* [TEXT BLOCK]
Baptism

Baptism – an Evangelical Sacrament Part 5

In this post, I continue my thoughts on baptism as an evangelical sacrament, seeking to explore what it means to say that Jesus Christ is baptism’s objective reality.

(ii) Christ as the objective reality of baptism.

In rejecting the ex opere operato, the Reformers were careful not to separate baptism from salvation, for the New Testament directly links baptism with a salvation event. This ruling out of ex opere operato is clearly seen in the Apostle Paul where, in 1 Corinthians 10:1ff., he corresponds baptism with the Exodus event, and in Titus 3:5f., where he wrote that God ‘saved us … by the washing of regeneration and renewal in the Holy Spirit, which he poured out upon us richly through Jesus Christ our Savior’. Likewise the Apostle Peter, identifying baptism with Noah and the flood narrative, wrote that ‘Baptism, which corresponds to this, now saves you, not as a removal of dirt from the body but as an appeal to God for a clear conscience, through the resurrection of Jesus Christ’ (1 Peter 3:21).

It may indeed be true, as Berkouwer notes, that baptism is ‘a cause of grace, but the objective character of baptism as saving grace is bound to the redemptive event of Christ’s life, death and resurrection. The original ‘regenerative aspect of baptism is the ‘regeneration of the body of Christ in resurrection. It is the humanity of Christ that is regenerated through his baptism (death and resurrection), and our baptism is a sign and seal of our participation and regeneration in his own new life, but always with the eschatological tension between the Word and power of this act. This is why we must speak of the regenerative aspect of baptism as associated with the ‘baptism of the Holy Spirit (1 Cor. 12:12-13), and not with the physical act itself. And it’s also why baptism is an unrepeatable and indelible act.

Thus baptism is salvation through faith as a divine act of grace. There is no disjunction between the objective aspect of baptism as a divine work and the human appropriation of baptism as a subjective act through faith and water on the part of the human subject. Faith is not a condition which effectually causes baptism to regenerate, but regeneration through the Holy Spirit effectually binds the human subject through faith to the salvation of Christ. It is in this sense that baptism is an ‘evangelical sacrament, for here, the evangel is declared every time this ‘proclamation activity is performed. It is for this reason that Torrance can conclude:

Quite clearly the word and sacraments belong together. The Gospel as it is proclaimed in and by the sacraments belongs to evangelism as much as the Gospel proclaimed in word. Christ communicates himself to us through both and through both together, providing us in different ways with the appropriate human response which we cannot make ourselves but through which the Gospel becomes established in us … Thus … the sacraments … are not to be regarded merely as ‘confirming ordinances but as ‘converting ordinances, for in and through them the Gospel strikes home to us in such a way as to draw us within the vicarious response to God which Jesus Christ constitutes in his own humanity, the humanity which he took from us and converted back to God the Father in himself.

* [CHALLENGES]
1. Rewrite the passage of the post on baptism starting at "Baptism – an" and ending at "baptism’s objective reality.", putting "central reality" wherever "objective reality" occurs.
2. Return each line of the records that contains the string "grace", matching its case exactly.
The records that follow bear no relation to the post on baptism.

* [PROVIDED MATERIAL]
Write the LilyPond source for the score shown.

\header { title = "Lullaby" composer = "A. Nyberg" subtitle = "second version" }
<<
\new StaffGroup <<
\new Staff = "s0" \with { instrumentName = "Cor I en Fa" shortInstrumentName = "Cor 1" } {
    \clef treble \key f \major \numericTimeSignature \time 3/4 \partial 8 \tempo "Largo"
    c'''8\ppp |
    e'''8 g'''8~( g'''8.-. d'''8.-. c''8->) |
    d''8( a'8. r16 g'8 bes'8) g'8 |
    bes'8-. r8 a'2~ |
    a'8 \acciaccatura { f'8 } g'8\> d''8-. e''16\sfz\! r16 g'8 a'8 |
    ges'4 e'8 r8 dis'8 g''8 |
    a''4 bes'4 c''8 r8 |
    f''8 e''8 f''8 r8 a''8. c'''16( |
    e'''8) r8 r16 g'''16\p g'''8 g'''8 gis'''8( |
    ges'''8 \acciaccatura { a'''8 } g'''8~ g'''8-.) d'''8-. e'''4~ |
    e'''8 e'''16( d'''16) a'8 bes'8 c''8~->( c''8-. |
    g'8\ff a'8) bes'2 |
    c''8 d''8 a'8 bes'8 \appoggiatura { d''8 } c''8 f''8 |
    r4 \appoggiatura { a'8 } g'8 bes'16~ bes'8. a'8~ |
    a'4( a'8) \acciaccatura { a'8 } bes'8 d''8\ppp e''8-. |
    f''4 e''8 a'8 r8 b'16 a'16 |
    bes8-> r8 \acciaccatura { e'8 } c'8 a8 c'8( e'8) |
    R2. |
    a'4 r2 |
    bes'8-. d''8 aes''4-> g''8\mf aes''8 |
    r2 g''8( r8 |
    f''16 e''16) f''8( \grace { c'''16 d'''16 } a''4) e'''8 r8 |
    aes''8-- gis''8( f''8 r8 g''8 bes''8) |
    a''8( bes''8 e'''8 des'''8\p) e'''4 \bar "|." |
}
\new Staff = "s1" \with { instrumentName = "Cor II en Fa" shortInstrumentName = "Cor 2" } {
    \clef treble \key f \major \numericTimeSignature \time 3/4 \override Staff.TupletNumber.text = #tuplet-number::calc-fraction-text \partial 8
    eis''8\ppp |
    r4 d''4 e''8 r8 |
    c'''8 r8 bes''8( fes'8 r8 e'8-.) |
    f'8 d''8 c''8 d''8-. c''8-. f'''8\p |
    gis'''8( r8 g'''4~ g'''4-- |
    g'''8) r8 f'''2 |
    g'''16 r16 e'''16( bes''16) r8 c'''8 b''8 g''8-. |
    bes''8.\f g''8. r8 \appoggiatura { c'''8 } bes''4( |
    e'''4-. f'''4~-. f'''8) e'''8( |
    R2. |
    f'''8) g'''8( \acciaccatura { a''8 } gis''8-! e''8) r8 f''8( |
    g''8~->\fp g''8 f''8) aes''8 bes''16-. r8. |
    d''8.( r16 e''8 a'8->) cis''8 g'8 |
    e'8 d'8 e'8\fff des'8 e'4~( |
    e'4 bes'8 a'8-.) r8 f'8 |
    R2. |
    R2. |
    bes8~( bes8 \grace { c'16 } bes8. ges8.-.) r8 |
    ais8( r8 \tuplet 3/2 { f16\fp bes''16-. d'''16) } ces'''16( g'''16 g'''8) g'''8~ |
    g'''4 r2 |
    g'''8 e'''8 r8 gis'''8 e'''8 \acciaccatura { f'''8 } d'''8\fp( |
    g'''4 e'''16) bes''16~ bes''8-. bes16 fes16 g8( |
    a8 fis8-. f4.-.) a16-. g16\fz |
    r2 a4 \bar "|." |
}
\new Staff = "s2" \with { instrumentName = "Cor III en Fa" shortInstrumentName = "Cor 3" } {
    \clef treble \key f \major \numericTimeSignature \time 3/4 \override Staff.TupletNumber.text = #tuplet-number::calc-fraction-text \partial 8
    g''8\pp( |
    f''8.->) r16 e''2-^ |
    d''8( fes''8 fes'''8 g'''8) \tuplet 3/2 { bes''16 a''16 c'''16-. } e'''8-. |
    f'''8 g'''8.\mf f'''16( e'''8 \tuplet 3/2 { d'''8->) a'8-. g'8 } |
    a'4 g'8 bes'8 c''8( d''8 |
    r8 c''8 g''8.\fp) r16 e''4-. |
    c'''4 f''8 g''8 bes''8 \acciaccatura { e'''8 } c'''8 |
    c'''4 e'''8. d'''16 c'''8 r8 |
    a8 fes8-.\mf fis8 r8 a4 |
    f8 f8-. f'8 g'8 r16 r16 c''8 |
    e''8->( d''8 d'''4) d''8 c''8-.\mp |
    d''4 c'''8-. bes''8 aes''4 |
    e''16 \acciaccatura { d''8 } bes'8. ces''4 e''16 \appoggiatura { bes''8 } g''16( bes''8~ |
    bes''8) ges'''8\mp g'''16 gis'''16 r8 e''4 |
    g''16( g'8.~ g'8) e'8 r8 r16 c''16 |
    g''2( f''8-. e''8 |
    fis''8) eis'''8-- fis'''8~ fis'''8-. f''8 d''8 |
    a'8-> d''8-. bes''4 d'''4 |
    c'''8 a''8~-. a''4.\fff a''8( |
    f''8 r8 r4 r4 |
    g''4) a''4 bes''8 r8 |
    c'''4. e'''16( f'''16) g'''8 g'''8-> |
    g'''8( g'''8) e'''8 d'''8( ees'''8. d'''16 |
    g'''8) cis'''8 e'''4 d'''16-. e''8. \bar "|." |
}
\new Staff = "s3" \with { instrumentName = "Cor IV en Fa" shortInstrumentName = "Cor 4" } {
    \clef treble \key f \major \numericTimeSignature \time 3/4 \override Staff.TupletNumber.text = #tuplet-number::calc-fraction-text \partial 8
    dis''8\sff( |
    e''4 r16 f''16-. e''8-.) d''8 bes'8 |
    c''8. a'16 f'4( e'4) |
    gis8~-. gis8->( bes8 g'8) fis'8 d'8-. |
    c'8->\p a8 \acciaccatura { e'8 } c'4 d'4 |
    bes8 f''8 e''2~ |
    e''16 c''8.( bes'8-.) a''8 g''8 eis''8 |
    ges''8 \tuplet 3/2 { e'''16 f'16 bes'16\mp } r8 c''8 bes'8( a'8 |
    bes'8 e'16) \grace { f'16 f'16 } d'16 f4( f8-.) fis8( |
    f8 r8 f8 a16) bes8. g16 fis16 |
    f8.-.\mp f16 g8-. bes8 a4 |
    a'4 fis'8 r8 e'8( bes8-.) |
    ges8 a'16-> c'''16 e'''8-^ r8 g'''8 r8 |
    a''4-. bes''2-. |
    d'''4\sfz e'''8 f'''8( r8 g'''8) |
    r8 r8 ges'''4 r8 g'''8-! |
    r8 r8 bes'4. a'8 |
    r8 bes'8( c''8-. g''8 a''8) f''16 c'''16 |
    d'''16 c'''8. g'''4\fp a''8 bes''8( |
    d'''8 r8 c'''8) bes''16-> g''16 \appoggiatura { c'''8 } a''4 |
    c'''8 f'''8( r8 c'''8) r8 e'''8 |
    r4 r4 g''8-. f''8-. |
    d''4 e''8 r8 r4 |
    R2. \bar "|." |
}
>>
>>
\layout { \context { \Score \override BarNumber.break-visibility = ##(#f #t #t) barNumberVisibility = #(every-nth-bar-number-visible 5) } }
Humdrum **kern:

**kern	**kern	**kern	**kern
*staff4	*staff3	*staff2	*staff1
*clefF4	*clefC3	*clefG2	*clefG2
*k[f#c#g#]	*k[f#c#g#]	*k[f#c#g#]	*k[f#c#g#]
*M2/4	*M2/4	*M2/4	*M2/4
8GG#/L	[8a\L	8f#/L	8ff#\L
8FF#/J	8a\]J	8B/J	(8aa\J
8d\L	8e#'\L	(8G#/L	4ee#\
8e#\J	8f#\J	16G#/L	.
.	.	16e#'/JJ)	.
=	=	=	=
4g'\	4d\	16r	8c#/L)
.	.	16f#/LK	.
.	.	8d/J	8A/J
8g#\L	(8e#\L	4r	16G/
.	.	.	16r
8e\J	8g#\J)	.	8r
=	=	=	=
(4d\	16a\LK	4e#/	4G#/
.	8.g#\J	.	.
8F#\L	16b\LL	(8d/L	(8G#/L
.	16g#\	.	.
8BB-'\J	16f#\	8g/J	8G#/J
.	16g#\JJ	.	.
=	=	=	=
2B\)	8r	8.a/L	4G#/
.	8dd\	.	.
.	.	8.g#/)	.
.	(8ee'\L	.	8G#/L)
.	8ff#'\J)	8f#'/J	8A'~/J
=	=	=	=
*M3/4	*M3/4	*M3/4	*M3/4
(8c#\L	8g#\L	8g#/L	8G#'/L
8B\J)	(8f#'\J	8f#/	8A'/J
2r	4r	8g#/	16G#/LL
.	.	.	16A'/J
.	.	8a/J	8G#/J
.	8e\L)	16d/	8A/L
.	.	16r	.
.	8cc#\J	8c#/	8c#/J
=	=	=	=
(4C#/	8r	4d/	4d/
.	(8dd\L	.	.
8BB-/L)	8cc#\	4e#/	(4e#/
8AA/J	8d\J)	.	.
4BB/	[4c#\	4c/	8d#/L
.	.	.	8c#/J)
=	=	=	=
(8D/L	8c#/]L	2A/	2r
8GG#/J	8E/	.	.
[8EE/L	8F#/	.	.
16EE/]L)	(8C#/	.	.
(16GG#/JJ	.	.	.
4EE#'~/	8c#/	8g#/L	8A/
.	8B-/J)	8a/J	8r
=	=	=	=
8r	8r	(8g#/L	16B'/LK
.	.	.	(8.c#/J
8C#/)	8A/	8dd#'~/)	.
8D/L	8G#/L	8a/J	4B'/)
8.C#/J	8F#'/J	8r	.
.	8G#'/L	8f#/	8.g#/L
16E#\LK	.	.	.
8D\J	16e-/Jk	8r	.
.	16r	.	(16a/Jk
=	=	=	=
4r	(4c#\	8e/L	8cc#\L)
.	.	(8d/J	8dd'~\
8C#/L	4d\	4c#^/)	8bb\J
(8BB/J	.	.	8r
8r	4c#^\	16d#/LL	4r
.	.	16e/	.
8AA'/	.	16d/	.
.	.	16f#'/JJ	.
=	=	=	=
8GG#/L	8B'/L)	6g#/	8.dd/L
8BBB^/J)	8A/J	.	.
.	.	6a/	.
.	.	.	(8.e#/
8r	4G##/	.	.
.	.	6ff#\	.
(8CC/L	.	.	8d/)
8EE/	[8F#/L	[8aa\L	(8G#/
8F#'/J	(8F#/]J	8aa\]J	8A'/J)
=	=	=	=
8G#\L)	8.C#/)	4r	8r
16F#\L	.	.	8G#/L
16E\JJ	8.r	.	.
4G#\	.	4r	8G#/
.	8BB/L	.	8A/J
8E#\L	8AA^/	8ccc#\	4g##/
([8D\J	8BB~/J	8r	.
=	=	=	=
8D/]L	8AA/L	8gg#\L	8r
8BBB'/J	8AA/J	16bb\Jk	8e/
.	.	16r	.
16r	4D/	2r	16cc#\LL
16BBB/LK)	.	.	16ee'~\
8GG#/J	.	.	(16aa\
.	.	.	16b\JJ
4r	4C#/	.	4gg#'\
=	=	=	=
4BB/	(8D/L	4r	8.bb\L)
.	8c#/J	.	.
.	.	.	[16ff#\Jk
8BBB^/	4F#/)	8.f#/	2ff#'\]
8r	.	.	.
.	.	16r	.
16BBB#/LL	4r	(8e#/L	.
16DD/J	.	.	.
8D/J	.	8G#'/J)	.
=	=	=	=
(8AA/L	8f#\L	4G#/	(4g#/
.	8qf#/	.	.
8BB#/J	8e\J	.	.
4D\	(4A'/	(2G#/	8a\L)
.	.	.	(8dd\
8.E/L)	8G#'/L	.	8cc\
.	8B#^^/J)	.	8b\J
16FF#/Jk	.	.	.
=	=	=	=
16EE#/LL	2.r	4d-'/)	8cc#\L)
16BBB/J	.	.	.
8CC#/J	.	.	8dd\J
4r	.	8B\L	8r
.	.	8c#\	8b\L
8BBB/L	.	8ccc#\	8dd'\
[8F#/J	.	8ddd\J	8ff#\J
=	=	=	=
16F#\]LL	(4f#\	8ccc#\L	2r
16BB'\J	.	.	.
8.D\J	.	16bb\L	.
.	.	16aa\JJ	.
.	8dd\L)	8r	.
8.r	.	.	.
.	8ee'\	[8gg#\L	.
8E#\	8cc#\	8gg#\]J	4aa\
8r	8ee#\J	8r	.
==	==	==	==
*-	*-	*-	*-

* [EXPECTED ANSWERS]
1.
Baptism – an Evangelical Sacrament Part 5

In this post, I continue my thoughts on baptism as an evangelical sacrament, seeking to explore what it means to say that Jesus Christ is baptism’s central reality.

2.
    f''16 e''16) f''8( \grace { c'''16 d'''16 } a''4) e'''8 r8 |
    bes8~( bes8 \grace { c'16 } bes8. ges8.-.) r8 |
    bes'8 e'16) \grace { f'16 f'16 } d'16 f4( f8-.) fis8( |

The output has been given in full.